The danger with evolutionary psychology – admitting that men and women are different not just physically but also psychologically – is of course that it can be used as a justification for all kinds of old-school misogyny, along the lines of: men are just naturally better at…..whatever – from driving, all the way up to critical thinking and philosophising and science. Hence the understandable if regrettable hostility from feminists, who've historically tended to push for a blank slate view of the human brain. Regrettable, that is, because Judith Butler and her postmodern Queer Theory cohorts saw the open door and marched right through.
An item in today's Times:
According to a new study, the sight of Del Boy falling through a bar in Only Fools and Horses or Laurel and Hardy getting themselves into yet another fine mess might also be more amusing if you’re male — because men tend to engage with the world in a “more superficial” way than women.
The research looked at how more than 3,300 adults responded to cartoons that had appeared in newspapers and magazines from the 1930s to the modern day. The results showed that men tended to rate slapstick jokes — those that were largely visual and involved some sort of unexpected incident or pratfall — more highly than women.
Meanwhile, women rated cartoons that had a large verbal component and that were about relationships, society or politics more highly than men.
The study was overseen by Professor Robin Dunbar, an anthropologist and evolutionary psychologist at the University of Oxford. In a paper published in the International Journal of Humor Research he suggests that the results reflect deep-rooted differences in how the sexes navigate the world and how they build social bonds.
Dunbar and his co-author Emma Stirling-Middleton argue in their study that “women’s relationships are generally more complex than men’s.”

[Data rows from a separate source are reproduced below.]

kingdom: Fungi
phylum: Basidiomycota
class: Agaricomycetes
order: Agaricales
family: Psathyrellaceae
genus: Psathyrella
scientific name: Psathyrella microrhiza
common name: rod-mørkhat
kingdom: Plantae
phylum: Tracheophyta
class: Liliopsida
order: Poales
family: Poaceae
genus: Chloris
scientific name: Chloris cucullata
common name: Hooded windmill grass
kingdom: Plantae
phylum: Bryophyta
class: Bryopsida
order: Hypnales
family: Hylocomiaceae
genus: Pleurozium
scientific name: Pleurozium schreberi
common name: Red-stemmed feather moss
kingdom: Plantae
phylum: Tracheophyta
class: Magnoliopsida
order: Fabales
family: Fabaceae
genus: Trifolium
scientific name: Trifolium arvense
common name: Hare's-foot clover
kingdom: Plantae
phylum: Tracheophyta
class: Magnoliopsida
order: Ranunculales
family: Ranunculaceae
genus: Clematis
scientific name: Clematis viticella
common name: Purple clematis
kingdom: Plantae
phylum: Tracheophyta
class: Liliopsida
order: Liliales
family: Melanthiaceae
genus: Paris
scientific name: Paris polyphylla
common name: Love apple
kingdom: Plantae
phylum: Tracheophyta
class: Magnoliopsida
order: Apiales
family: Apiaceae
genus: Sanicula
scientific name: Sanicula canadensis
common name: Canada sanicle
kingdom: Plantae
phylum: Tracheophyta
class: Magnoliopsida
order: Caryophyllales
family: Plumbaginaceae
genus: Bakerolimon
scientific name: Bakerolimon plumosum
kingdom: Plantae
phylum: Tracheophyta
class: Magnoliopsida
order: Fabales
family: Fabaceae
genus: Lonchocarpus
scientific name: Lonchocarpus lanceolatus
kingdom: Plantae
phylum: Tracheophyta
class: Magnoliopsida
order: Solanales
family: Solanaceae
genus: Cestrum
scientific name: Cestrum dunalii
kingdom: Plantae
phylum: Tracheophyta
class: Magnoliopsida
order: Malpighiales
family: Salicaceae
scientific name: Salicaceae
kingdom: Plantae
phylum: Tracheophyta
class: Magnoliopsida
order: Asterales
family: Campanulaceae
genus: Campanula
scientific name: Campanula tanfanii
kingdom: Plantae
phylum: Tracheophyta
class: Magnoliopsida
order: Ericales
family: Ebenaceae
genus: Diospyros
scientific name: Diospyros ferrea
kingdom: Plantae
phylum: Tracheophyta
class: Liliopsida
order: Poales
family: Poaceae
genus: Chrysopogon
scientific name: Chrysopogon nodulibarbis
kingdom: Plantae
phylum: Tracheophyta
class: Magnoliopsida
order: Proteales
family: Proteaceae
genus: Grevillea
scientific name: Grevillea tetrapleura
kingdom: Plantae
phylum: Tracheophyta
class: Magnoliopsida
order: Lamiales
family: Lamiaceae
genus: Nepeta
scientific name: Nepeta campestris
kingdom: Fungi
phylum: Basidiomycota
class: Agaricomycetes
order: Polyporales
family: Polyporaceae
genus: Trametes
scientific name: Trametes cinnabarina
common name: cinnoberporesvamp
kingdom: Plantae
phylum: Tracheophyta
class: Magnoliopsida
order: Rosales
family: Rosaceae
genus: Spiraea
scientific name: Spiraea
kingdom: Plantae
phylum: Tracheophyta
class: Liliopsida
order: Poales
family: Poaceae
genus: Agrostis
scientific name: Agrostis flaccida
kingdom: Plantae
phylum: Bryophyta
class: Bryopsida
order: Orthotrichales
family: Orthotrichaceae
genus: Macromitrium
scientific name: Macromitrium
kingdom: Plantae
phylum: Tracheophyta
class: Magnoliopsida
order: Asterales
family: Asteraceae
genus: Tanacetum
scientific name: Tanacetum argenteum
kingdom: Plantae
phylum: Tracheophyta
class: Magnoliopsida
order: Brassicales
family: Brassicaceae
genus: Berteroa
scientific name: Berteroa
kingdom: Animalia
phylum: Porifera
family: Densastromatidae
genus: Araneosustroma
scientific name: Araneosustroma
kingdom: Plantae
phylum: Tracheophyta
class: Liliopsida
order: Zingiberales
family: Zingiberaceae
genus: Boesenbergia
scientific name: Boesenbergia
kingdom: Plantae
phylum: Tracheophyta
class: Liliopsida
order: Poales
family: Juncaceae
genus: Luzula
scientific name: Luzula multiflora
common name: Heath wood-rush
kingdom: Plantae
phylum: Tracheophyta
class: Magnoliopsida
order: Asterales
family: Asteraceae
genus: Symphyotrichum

It fits nicely into the old idea that women are better socially while men are – maybe – better non-verbally. Stereotype or profound truth? Who knows. There's no way a study like this can differentiate the innate from the culturally-acquired – though it does make itself presentable for modern consumption by emphasising the yes-men-are really-a-bit-dim line.
Anyway, Nina Welsch takes an interesting line on this and on related matters in The Critic. Feminism has a women problem:
A darkly welcome side effect of the cultural stranglehold of gender identity is the overdue shattering of progressive illusions. Men and women are not basically the same — physically nor behaviourally. “You can be whoever you want to be” sounds nice but is unsustainable for a functioning society when taken to its logical end point.
The gender wars have also meant some uncomfortable reckonings with the facts of female nature. We have, for example, had to rethink the idea that women, as a rule, have each other’s backs. The sisterhood, it turns out, is a myth. […]
It is feminism’s best and worst kept secret that women bully and dehumanise other women as much as men do. To scratch the surface of female (anti)social behaviour leads to the squeamish territory of evolutionary psychology, hence why it is downplayed or evaded. There is a divide, if not quite yet an inhibiting schism, within the gender critical movement between “reactionary feminists” and “gender abolitionist” feminists (although some straddle both sides). The former see it in women’s interests to acknowledge innate psychological differences in males and females, the latter does not.
In fairness, it is understandable why certain radical feminists are highly wary of what they see as “biological essentialism”. Bad faith evolutionary theory has been historically used to portray women as intellectually and cognitively inferior to men (males are simply programmed to do things like pilot planes and solving equations and women to hoovering and mopping up children), not to mention weaponised against sex-nonconforming people, gay men and lesbians. There are perhaps concerns that spotlighting the misguided feminist ideals that underpin parts of gender/queer theory, gives free reign for reactionary types to blame the entire mess on us wummin and our family-destroying female supremacy mission, rather than, say, pornography, misogyny and hyper-individualism encouraged by big tech and consumerism. I have been hesitant to engage with this subject myself. The last thing I want to do is open the door to people who want an excuse to smear all women as irrational.
However dirty the bathwater, though, throwing the baby out with it is never a good idea. One thing this battle for sex-based rights, child safeguarding and freedom of speech has made evident is that twisting and deconstructing the truth to serve a delusional narrative, however well-intentioned, leads to disastrous outcomes. Moreover, understanding of our evolutionary psychology can be liberating as well as deeply discomfiting. The research of Professor Joyce Benenson, for instance, whose conclusions are derived both from intensive study of children’s social development and primatology, offers constructive and compassionate insight into why female people (on average) are prone to compete, conform and express conflict in the uniquely complex way we do, and how our pseudo-egalitarian yet exclusionary tendencies come from our comparatively greater preoccupation with survival and protecting our kin. From Benenson’s non-partisan findings, depressing but illuminating dots can be joined as to potentially why, in the scrabble for social status and safety in the gender wars and powderkeg of identity politics, women who seek to benefit choose to disdain reality-based feminists rather than stand with them, and why, without major incentive, they are unlikely to switch teams.